_SHORT PROBLEM 1_.
Answer these from the passage on Lockhart's contempt case:
(a) On what date was Lockhart arrested, and where was she taken?
(b) Who did Lockhart say she understood would represent her at the September 24th hearing?
(c) What fine and jail sentence did Park give her?
_SHORT PROBLEM 2_.
Extend the passage on Lockhart's contempt case, picking up after its last line.

_PASSAGE PROVIDED_.
A SCPR Note:  It appears to The Report that though the record does not "clearly" indicate same, Lockhart did get a copy of the judgement entry of September 25th.
Continuing on with the events/factual findings of the 5th District Court of Appeals.
  • October 1, 2013
    • Lockhart is arrested pursuant to Park's September 25th bench warrant, and
    • transported to the Stark County jail,
  • October 2, 2013 hearing:
    • Lockhart is brought from the jail to Park's court for the hearing,
      • Lockhart says:
        • she did not have the documents that the Court had ordered her to produce (reference:  August 15, 2013 hearing), and
        • she did not appear at the September 24th hearing because:
          • she understood that Attorney Bellew would be representing her at the hearing, and
          • he had asked for a continuance,
      • To which Park responded:
        • that there was no indication in the record that Bellew was representing Lockhart on the 24th, and
        • there was no written motion for continuance in the Court record,
          • whereupon, Park,
          • found Lockhart "in contempt of court,
          • fined her $250,
          • sentenced her to 30 days in the Stark County jail
            • (Note:  Lockhart was "conditionally" released from jail on October 11th on Lockhart's motion to suspend sentence.)

_PROVIDED RECORDS_.
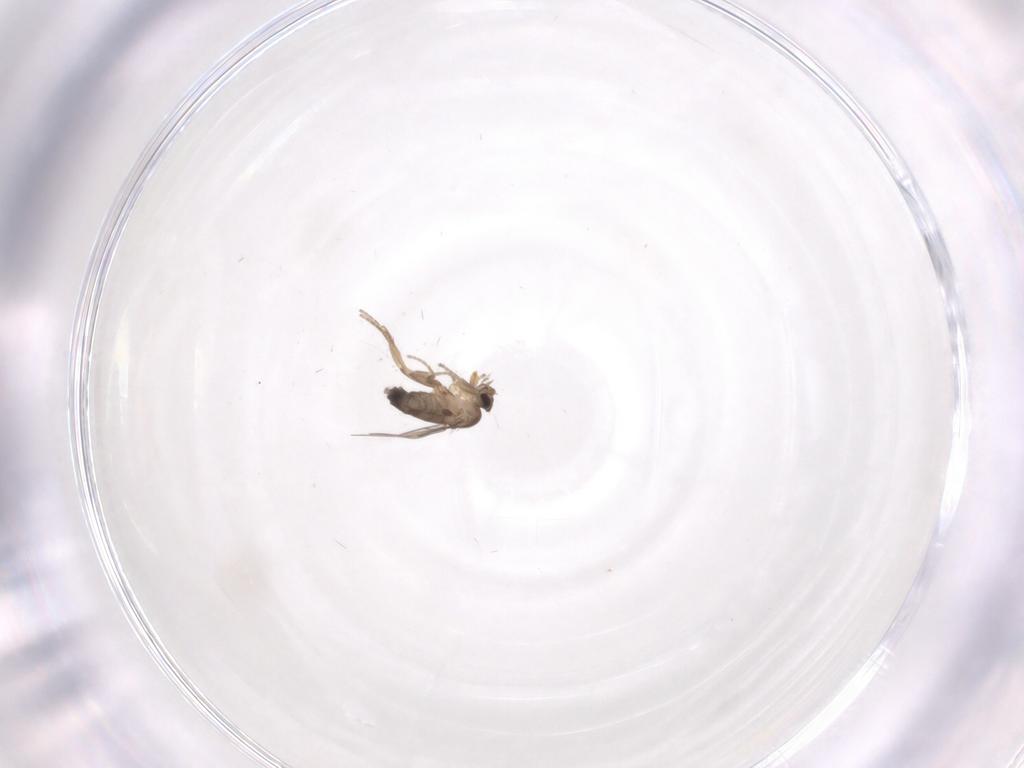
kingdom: Animalia
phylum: Arthropoda
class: Insecta
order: Diptera
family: Phoridae
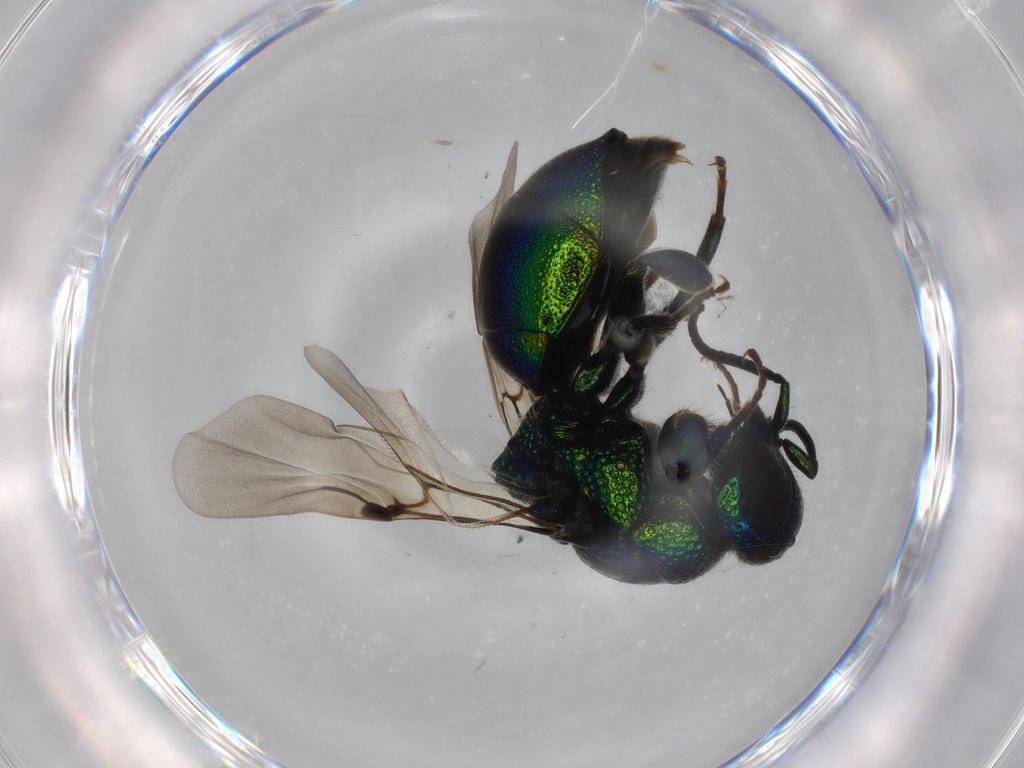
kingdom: Animalia
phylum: Arthropoda
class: Insecta
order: Hymenoptera
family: Chrysididae
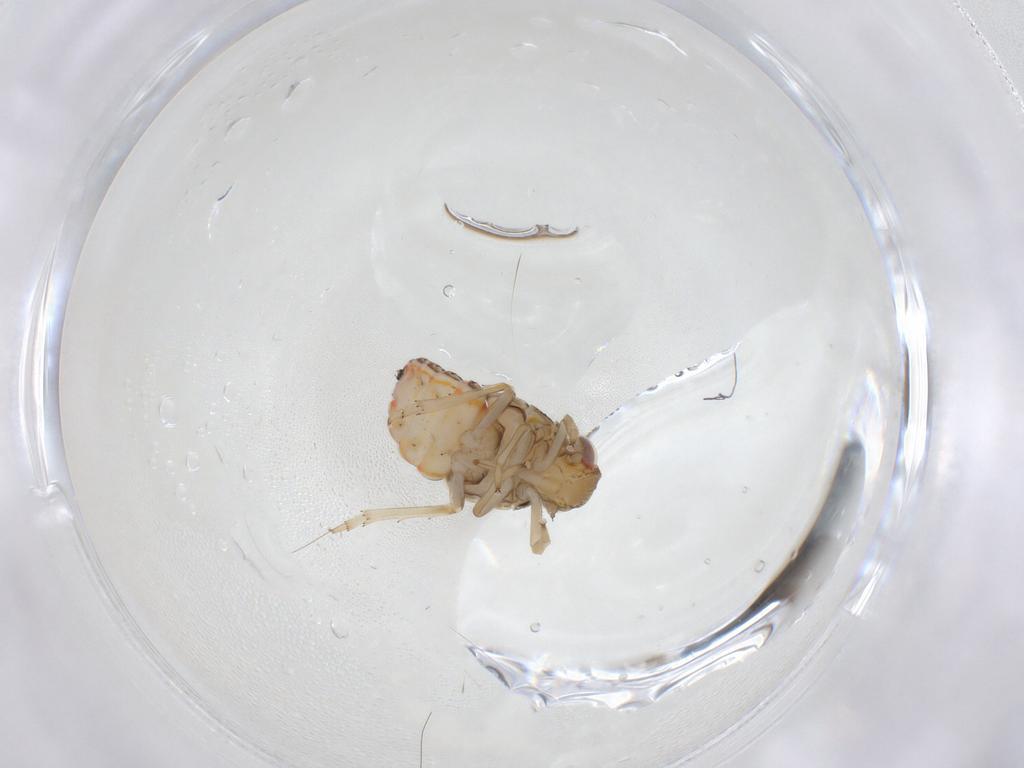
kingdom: Animalia
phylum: Arthropoda
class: Insecta
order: Hemiptera
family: Issidae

_EXERCISE ANSWER 1_.
(a) October 1, 2013; she was taken to the Stark County jail.
(b) Attorney Bellew.
(c) A $250 fine and 30 days in the Stark County jail.

_EXERCISE ANSWER 2_.
Readers of the SCPR need to be aware - and, of course this is in the opinion of The Report - that the Ohio Supreme Court and Ohio's appellate courts rarely reverse the judgments/orders of Ohio's courts of lesser jurisdiction.

So when Stark County-based appellate judges Gwin (who wrote the opinion), Hoffman and Wise sustained Lockhart attorney Jeff Jakmides' two assignments of error, to wit:

it became apparent to the SCPR that Park's handling of the matter, in which "as a matter of law" an innocent woman spent 11 days in jail, was tantamount to being a legal outrage.

For the perpetuating judge to run unopposed in the upcoming November election is also an indictment of a monumental failure of the Stark County Democratic and Republican parties to ensure body politic accountability.

The SCPR has other allegations that Judge Park has a track record of "going off the 'legal' reservation" in the discharge of her official duties.

A previously stated in this blog, tomorrow's Part Two of the mini-series blog will get into the specifics of those charges.

One can only hope that Park will own up to her grievous mistakes of judgement and do the right thing by Stark Countians:  "resign her judgeship."

But don't bank on it.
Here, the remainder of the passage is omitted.